Lorry drivers can be monitored via devices on their dashboard which use GPS tracking technology, and under EU rules all driving must be recorded on a tachograph. The data can be used to see where staff are at certain times of the day and safe driving, but also monitor the workers’ well-being. These inexpensive devices can check if seatbelts are being worn, and whether workers are taking responsible rest.

The conscientious boss should keep a keen eye on these readings and make sure his drivers are not behind the wheel for longer than nine hours in a day.

Vehicle safety
Lorries and buses are subject to the same MOT tests as cars each year, at a Driver and Vehicle Standards Agency (DVSA) Goods Vehicle Testing Station (GVTS) or a privately owned Authorised Testing Facility (ATF).

Certain checks should be regularly undertaken by the driver and the company, to include:

*Tyre inflation, wear and embedded debris
*Windscreens free of cracks
*Engine oil and coolant levels

All tie-downs and trailers should be checked before and during the journey, as an unstable load is one of the most dangerous occurrences in truck driving.

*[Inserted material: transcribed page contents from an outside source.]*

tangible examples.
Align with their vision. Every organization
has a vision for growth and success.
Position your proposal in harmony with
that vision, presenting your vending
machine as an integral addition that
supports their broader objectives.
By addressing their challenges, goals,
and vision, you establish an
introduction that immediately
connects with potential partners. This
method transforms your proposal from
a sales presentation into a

Large vehicles feel different than a hatchback or a bike. The braking distances are longer, the turning arcs are larger, and the low bridges easily negotiated in a coupe might slice the top from a HGV.

Clearly added care must be taken by the driver and this comes with wisdom and experience, but advanced devices from companies such as Brigade Electronics can also make life easier. Camera systems and monitors which eliminate blind spots, and reversing warning systems, can aid parking and changing lanes in the large vehicle.

In addition, make sure mirrors are adjusted before the journey begins.

Sadly, according to the European Agency for Safety and Health at Work the number of violent attacks and harassment are on the increase for lorry drivers from customers, and it is believed that many more incidents go unreported.

Taxi drivers run the gauntlet any time they venture out for a Friday/Saturday night shift and pick up a drunken mob, but of course this is the most lucrative time of the week for them.

An on-board camera system will not eliminate violent issues, but might at least discourage attacks. Taxi drivers in some UK towns can actually be liable to legal punishment for deliberately refusing fares, although this is at the local authority’s discretion.